Is it unfair for the affluent to be able to purchase "better" healthcare? Existential standards and institutional norms in healthcare attitudes across 28 countries
Existing research has found that individuals often perceive healthcare inequalities as unfair; yet, there is high
variation in unfairness perceptions between countries. This raises the question of whether the institutional context of the healthcare system is associated with what people perceive as unfair. Using data from the ISSP study and OECD health expenditure data from 2011/13, we explore whether individual attitudes about the unfairness of healthcare inequality – the ability to purchase “better” healthcare for the affluent – vary systematically with a country's institutional environment: namely, with the prevalence of cost barriers to healthcare access, and with the degree and type of public healthcare financing.
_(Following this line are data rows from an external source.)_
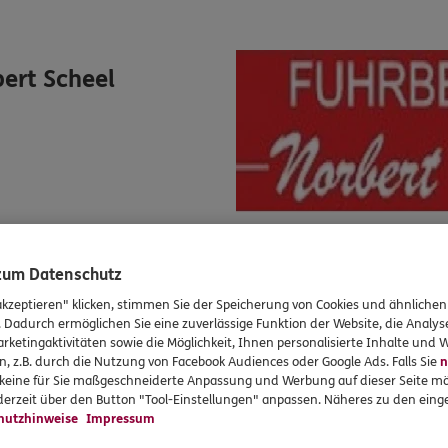
ert Scheel
 zum Datenschutz
akzeptieren" klicken, stimmen Sie der Speicherung von Cookies und ähnlichen
. Dadurch ermöglichen Sie eine zuverlässige Funktion der Website, die Analy
rketingaktivitäten sowie die Möglichkeit, Ihnen personalisierte Inhalte und
OV-SILENCE
n, z.B. durch die Nutzung von Facebook Audiences oder Google Ads. Falls Sie
n
r keine für Sie maßgeschneiderte Anpassung und Werbung auf dieser Seite mö
Seit 2010 werden OV-Silence Ope
erzeit über den Button "Tool-Einstellungen" anpassen. Näheres zu den einge
hutzhinweise
Impressum
Summer Opening und Summer Clo
Rabatz Open Air und Humpty Dum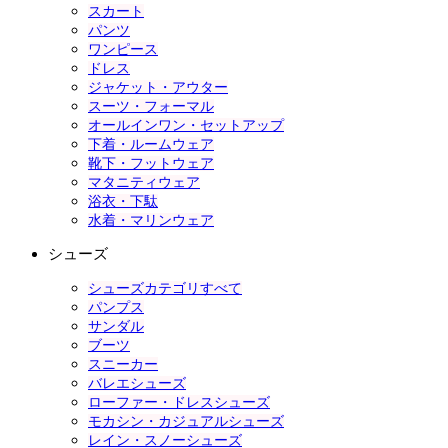
スカート
パンツ
ワンピース
ドレス
ジャケット・アウター
スーツ・フォーマル
オールインワン・セットアップ
下着・ルームウェア
靴下・フットウェア
マタニティウェア
浴衣・下駄
水着・マリンウェア
シューズ
シューズカテゴリすべて
パンプス
サンダル
ブーツ
スニーカー
バレエシューズ
ローファー・ドレスシューズ
モカシン・カジュアルシューズ
レイン・スノーシューズ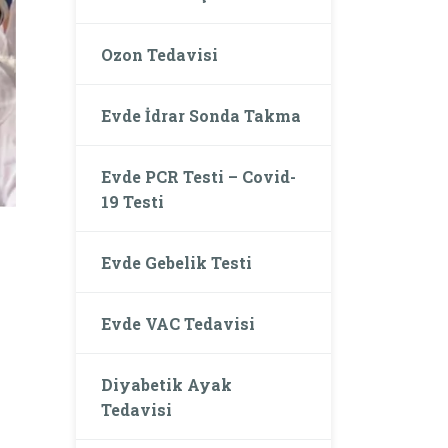
Ozon Tedavisi
Evde İdrar Sonda Takma
Evde PCR Testi – Covid-
19 Testi
Evde Gebelik Testi
Evde VAC Tedavisi
Diyabetik Ayak
Tedavisi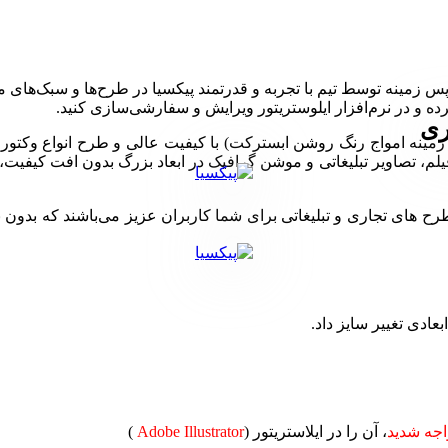
 زمینه توسط تیم با تجربه و قدرتمند پیکسیا در طرح‌ها و سبک‌های م
ری
س زمینه امواج رنگ روشن ابسترکت) با کیفیت عالی و طرح انواع وکتو
ی تجاری و تبلیغاتی برای شما کاربران عزیز می‌باشند که بدون نیاز 
بعادی تغییر سایز داد.
جه شدید
، آن را در ایلاستریتور (
Adobe Illustrator
)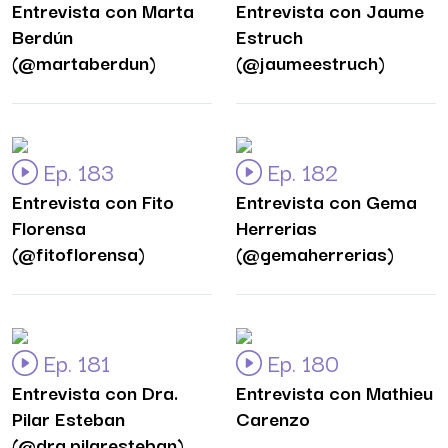
Entrevista con Marta
Entrevista con Jaume
Berdún
Estruch
(@martaberdun)
(@jaumeestruch)
Ep. 183
Ep. 182
Entrevista con Fito
Entrevista con Gema
Florensa
Herrerias
(@fitoflorensa)
(@gemaherrerias)
Ep. 181
Ep. 180
Entrevista con Dra.
Entrevista con Mathieu
Pilar Esteban
Carenzo
(@dra.pilaresteban)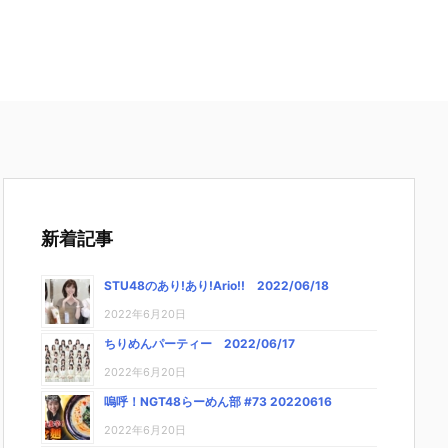
新着記事
STU48のあり!あり!Ario!! 2022/06/18
2022年6月20日
ちりめんパーティー 2022/06/17
2022年6月20日
嗚呼！NGT48らーめん部 #73 20220616
2022年6月20日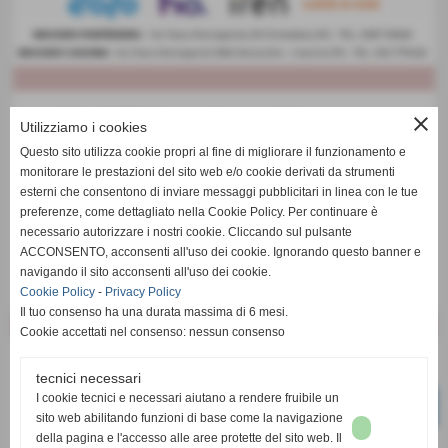
close
Utilizziamo i cookies
Questo sito utilizza cookie propri al fine di migliorare il funzionamento e
monitorare le prestazioni del sito web e/o cookie derivati da strumenti
esterni che consentono di inviare messaggi pubblicitari in linea con le tue
preferenze, come dettagliato nella Cookie Policy. Per continuare è
necessario autorizzare i nostri cookie. Cliccando sul pulsante
ACCONSENTO, acconsenti all'uso dei cookie. Ignorando questo banner e
navigando il sito acconsenti all'uso dei cookie.
Cookie Policy
-
Privacy Policy
Il tuo consenso ha una durata massima di 6 mesi.
Cookie accettati nel consenso: nessun consenso
tecnici necessari
I cookie tecnici e necessari aiutano a rendere fruibile un
sito web abilitando funzioni di base come la navigazione
della pagina e l'accesso alle aree protette del sito web. Il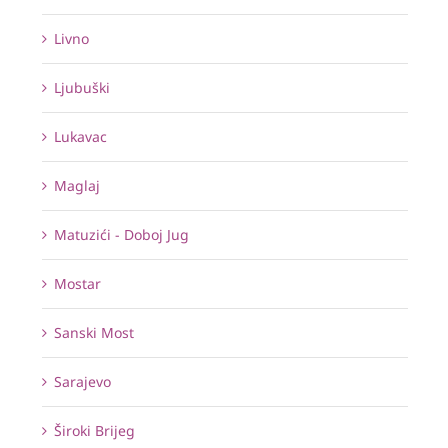
Livno
Ljubuški
Lukavac
Maglaj
Matuzići - Doboj Jug
Mostar
Sanski Most
Sarajevo
Široki Brijeg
Three general findings emerge from the analysis: (1) Higher cost barriers correlate with lower levels of perceived unfairness in healthcare inequality, suggesting those exposed to greater levels of inequality tend to be more accepting of inequality. This finding is consistent with empirical justice theory and the expected relevance of an ‘existential’ standard of justice, stemming from individuals' proclivities to accept the status quo as just. (2) Further, greater public financing of healthcare correlates with higher perceived unfairness. Drawing on neo-institutionalist theory, this may suggest that greater public financing enshrines access to healthcare as a universal right, and hence provides an ideational framing that delegitimizes unequal opportunities for purchasing better healthcare. (3) Further, higher unfairness perceptions of lower income and educational groups are more strongly associated with greater public financing than those of their respective comparison groups. This may indicate that the normative right to healthcare is of particular importance to the disadvantaged, which could potentially explain the political quiescence on healthcare of lower income and educated persons in societies that lack universal health systems. In sum, this study contributes to the larger debate on the interrelatedness of healthcare institutions and public opinion, and specifically on perceptions of unfairness.